**TASK INPUTS**:
####################

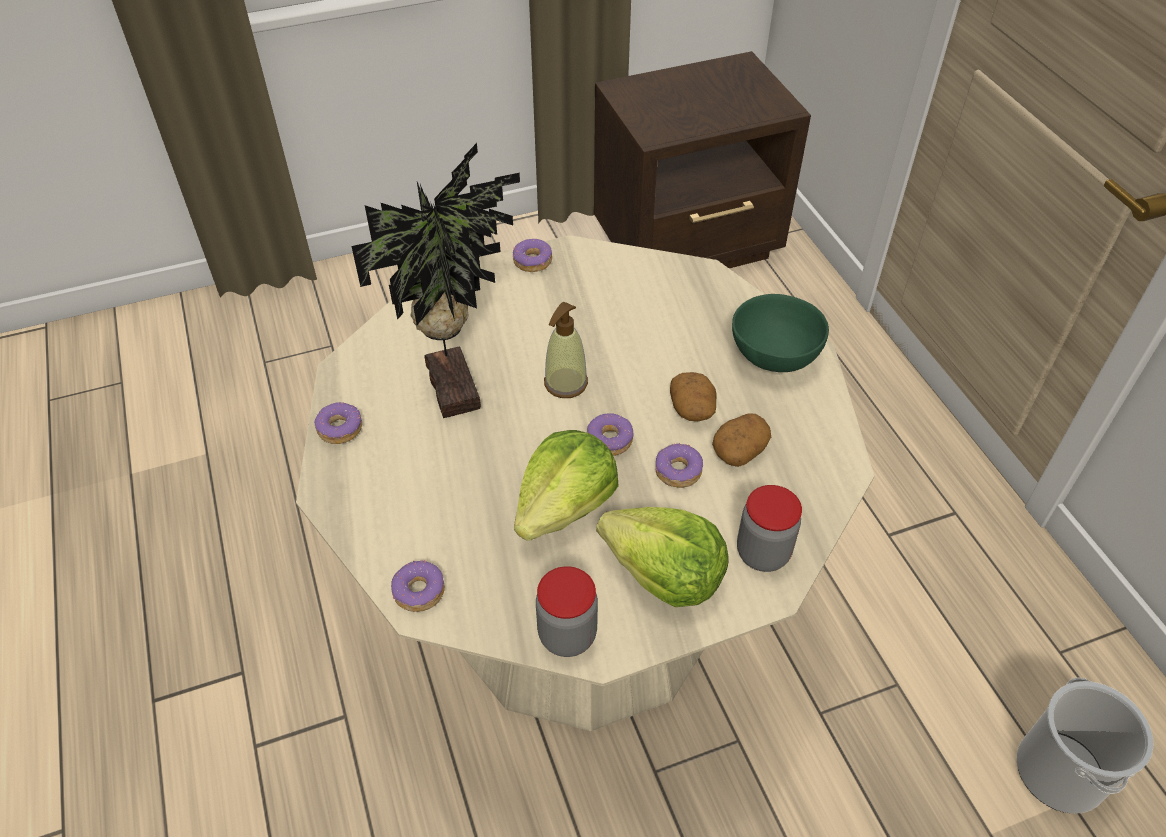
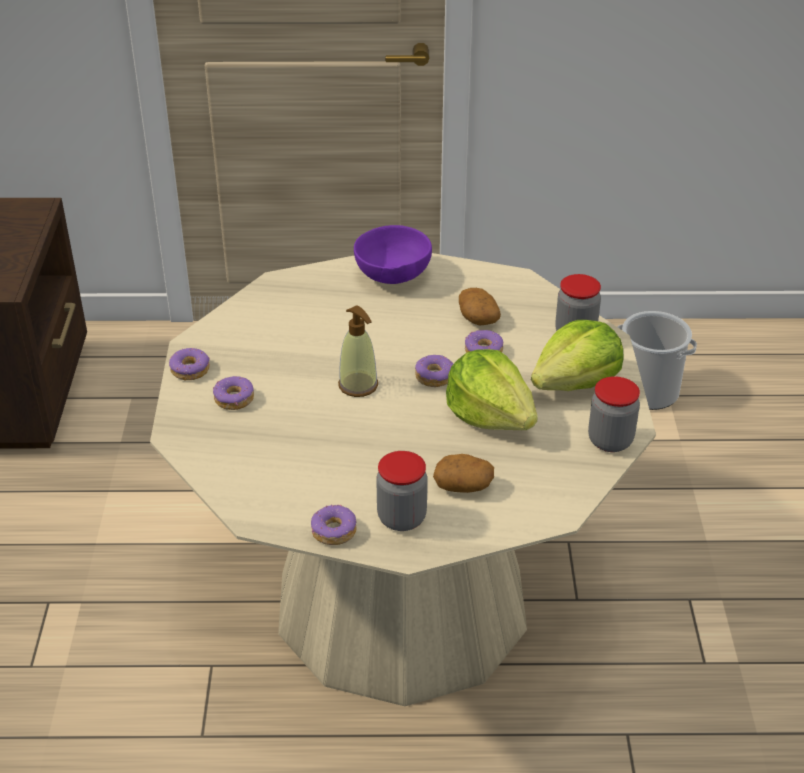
camera: 70 degrees left, 10 degrees down
(373, 474) = (401, 518): none -> jar
(418, 591) = (540, 511): donut -> donut (234, 399)
(457, 385) = (323, 447): potted plant -> none
(692, 408) = (424, 328): potato -> potato (463, 485)
(771, 356) = (392, 277): green bowl -> purple bowl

####################

**WHAT NEEDS TO BE DONE**:
Only the lines from the one containing "(373, 474) = (401, 518): none -> jar" through the last line of the records should appear, each written out exactly.

**SOLUTION**:
(373, 474) = (401, 518): none -> jar
(418, 591) = (540, 511): donut -> donut (234, 399)
(457, 385) = (323, 447): potted plant -> none
(692, 408) = (424, 328): potato -> potato (463, 485)
(771, 356) = (392, 277): green bowl -> purple bowl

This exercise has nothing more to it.